Tabrizi Lab

Repairing DNA to treat Huntington’s disease

Huntington’s Disease (HD) is a genetic disorder that damages nerve cells in the brain due to excessive CAG repeats in the huntingtin gene. This CAG repeat expands over time in brain cells, leading to earlier onset and faster progression of the disease. The Tabrizi Lab research focuses on understanding how DNA repair proteins, which typically fix DNA damage, inadvertently contribute to the expansion of these repeats. By studying these mechanisms, the group aims to find ways to halt this expansion and slow HD progression.

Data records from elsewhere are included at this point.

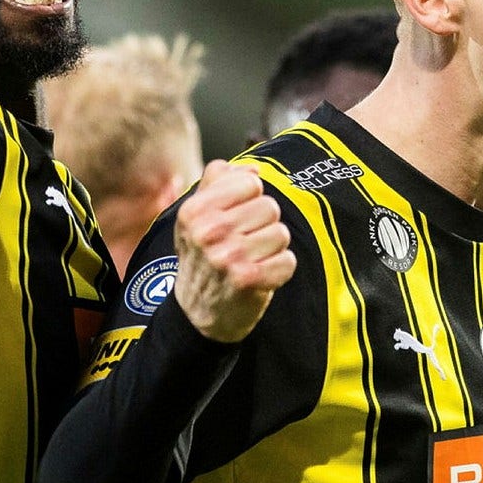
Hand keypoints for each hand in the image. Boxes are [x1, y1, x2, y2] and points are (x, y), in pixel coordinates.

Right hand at [173, 160, 294, 342]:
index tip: (237, 219)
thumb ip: (218, 183)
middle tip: (245, 244)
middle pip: (270, 207)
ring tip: (252, 260)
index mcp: (194, 210)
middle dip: (263, 225)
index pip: (251, 183)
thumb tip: (253, 169)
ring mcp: (228, 257)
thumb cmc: (202, 258)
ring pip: (281, 233)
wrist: (196, 313)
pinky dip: (280, 269)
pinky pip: (288, 261)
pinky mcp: (248, 280)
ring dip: (272, 249)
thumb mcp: (196, 217)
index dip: (250, 200)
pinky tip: (261, 276)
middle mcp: (208, 232)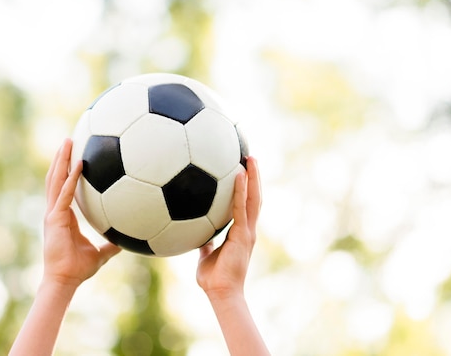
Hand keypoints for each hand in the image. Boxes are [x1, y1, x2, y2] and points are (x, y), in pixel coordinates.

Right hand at [42, 138, 120, 288]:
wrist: (65, 280)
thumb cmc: (79, 269)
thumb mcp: (101, 253)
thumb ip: (112, 244)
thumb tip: (129, 240)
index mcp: (64, 215)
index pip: (63, 187)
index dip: (65, 170)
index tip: (72, 154)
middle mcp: (56, 210)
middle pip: (56, 178)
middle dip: (61, 158)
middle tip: (68, 139)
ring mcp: (53, 213)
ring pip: (56, 180)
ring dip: (62, 160)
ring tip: (67, 142)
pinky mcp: (55, 219)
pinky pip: (65, 195)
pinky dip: (71, 180)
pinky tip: (80, 165)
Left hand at [197, 156, 261, 297]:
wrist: (220, 293)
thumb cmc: (212, 278)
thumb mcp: (205, 255)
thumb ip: (204, 241)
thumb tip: (194, 233)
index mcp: (240, 232)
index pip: (246, 205)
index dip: (248, 188)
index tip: (245, 170)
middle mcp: (247, 229)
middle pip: (255, 197)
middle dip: (255, 177)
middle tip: (251, 156)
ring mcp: (247, 231)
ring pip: (253, 199)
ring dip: (253, 178)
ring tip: (251, 158)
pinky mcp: (242, 234)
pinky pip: (241, 208)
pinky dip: (240, 191)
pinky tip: (238, 174)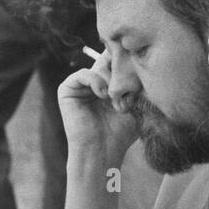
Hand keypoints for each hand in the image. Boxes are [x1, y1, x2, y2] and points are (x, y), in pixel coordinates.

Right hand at [58, 50, 139, 169]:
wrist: (102, 151)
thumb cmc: (121, 132)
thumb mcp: (136, 102)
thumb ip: (138, 80)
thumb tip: (140, 56)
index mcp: (109, 82)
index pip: (120, 59)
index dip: (130, 61)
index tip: (141, 70)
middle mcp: (94, 81)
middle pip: (110, 58)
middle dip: (122, 72)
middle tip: (129, 91)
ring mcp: (80, 85)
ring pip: (99, 66)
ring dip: (111, 82)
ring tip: (117, 101)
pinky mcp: (67, 89)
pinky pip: (83, 73)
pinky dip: (95, 81)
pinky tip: (102, 95)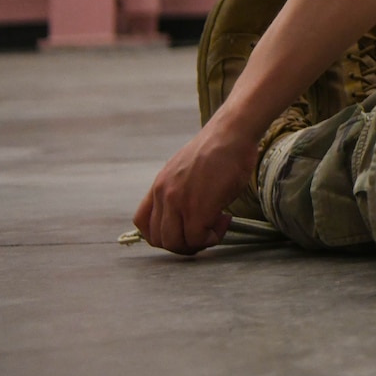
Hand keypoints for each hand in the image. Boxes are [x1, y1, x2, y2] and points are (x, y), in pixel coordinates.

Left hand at [133, 120, 258, 254]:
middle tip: (205, 230)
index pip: (142, 223)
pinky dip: (212, 236)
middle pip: (159, 239)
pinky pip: (198, 238)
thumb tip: (190, 210)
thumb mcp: (188, 169)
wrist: (233, 133)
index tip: (184, 228)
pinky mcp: (200, 208)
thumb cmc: (219, 148)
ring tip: (217, 225)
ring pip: (176, 243)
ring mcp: (180, 202)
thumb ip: (181, 189)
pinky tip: (225, 219)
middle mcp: (164, 195)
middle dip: (183, 243)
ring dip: (198, 242)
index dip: (161, 234)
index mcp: (160, 185)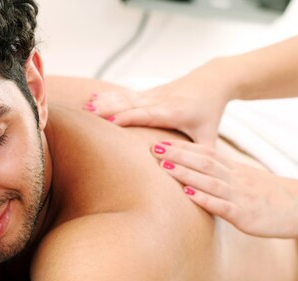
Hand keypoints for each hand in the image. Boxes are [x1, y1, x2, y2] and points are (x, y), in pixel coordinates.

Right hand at [84, 60, 228, 146]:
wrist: (212, 82)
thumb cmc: (211, 113)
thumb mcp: (209, 135)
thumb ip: (201, 157)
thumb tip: (196, 181)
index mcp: (175, 112)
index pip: (149, 114)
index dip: (130, 117)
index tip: (111, 121)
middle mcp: (161, 101)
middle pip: (131, 104)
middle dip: (109, 108)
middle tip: (87, 113)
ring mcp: (153, 95)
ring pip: (125, 98)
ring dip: (104, 102)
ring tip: (84, 107)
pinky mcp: (148, 93)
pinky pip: (126, 95)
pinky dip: (108, 96)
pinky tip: (92, 98)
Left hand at [151, 141, 297, 237]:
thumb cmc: (276, 197)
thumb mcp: (249, 183)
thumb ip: (228, 179)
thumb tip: (205, 177)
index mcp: (235, 171)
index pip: (204, 154)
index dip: (180, 147)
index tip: (158, 139)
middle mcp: (235, 179)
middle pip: (202, 162)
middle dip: (176, 154)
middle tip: (151, 146)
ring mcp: (240, 196)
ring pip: (209, 181)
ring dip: (185, 172)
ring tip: (163, 165)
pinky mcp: (245, 215)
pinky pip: (222, 205)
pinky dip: (204, 198)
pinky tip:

The researchers discovered that the DNA repair protein FAN1 can protect against CAG expansion by interacting with another protein, MLH1. The Tabrizi Lab studies this interaction in detail and test its importance in patient-derived cells using advanced gene editing techniques. Additionally, the team found specific variants of another DNA repair protein, MSH3, which reduce repeat expansion. It will investigate these variants to understand how they alter DNA repair processes.

Furthermore, the researchers are developing innovative methods to measure CAG repeat lengths in cerebrospinal fluid, which could significantly aid clinical trials for new treatments. In collaboration with industry partners, they will screen small molecules and nucleic acid therapies to find potential drugs that modulate DNA repair and prevent repeat expansion. Their goal is to translate these findings into effective treatments for HD and related diseases.

The mechanism of the DNA damage response in Huntington's disease pathogenesis and relevance for therapeutics

Huntington’s Disease (HD) is an autosomal dominant neurodegenerative disorder caused by an expanded CAG repeat in the HTT gene. This repeat continues to expand throughout life, particularly in vulnerable tissues, leading to earlier onset and more rapid disease progression. The Tabrizi Lab research investigates two fundamental questions: the mechanisms by which DNA repair processes drive CAG repeat expansion and how these processes can be modulated to treat HD and other repeat expansion diseases.

In previous studies, the group demonstrated that FAN1, a DNA repair protein, mitigates CAG repeat expansion in cultured human cells and HD patient medium spiny neurons (MSNs) by competing with MSH3 for MLH1 binding and through its nuclease activity. The researchers are now focused on characterising the interaction between FAN1 and MLH1 using in-cell protein interaction assays and mass spectrometry (MS). They are validating the importance of this interaction in patient-derived induced pluripotent stem cells (iPSCs) with CRISPR-introduced mutations in the interaction and nuclease domains. Additionally, they are investigating the role of FAN1’s post-translational modifications (PTMs) in regulating its interactions and repeat stabilisation activity. The team is also assessing the role of FAN1 in other repeat expansion diseases, such as Spinocerebellar Ataxia type 3 (SCA3), C9orf72-related amyotrophic lateral sclerosis/frontotemporal dementia (ALS/FTD), and Fragile X Syndrome (FXS), by knocking down FAN1 in iPSCs derived from patients with these conditions.

The Tabrizi Lab identified MSH3 genetic variants that reduce repeat expansion and slow HD progression. It is modelling these variants, as well as mutations in the ATPase and MLH1 binding domains, in U2OS cells and HD MSNs and studying their impact on DNA and protein interactions, and on repeat instability. Genetic knockout and ASO-mediated knockdown of MSH3 effectively halted CAG expansion and may induce repeat contraction. As loss of MSH3 is well-tolerated, unlike MSH2 and MSH6, the group is developing novel frameshift reporter assays to specifically monitor MSH3 activity.

The researchers have shown CAG expansion is slowed by reducing HTT transcription through the repeat. This was achieved by mutation of the promoter and introduction of bidirectional transcriptional repressors in a U2OS cell model. They are now assessing the role of transcription in HD patient iPSC-derived medium spiny neurons (MSNs) by CRISPRi-mediated knockdown and promoter disruption and Levels R-loops, which form at repeats during transcription, increased with repeat length in these MSNs.

To address the clinical need for biomarkers of CAG instability, the team is developing ultrasensitive assays to size the HTT CAG repeat from cerebrospinal fluid (CSF), validating them in patient samples.

The researchers' comprehensive approach aims to elucidate the underlying mechanisms of HD pathogenesis and translate these findings into effective therapies, in collaboration with numerous academic and industry partners.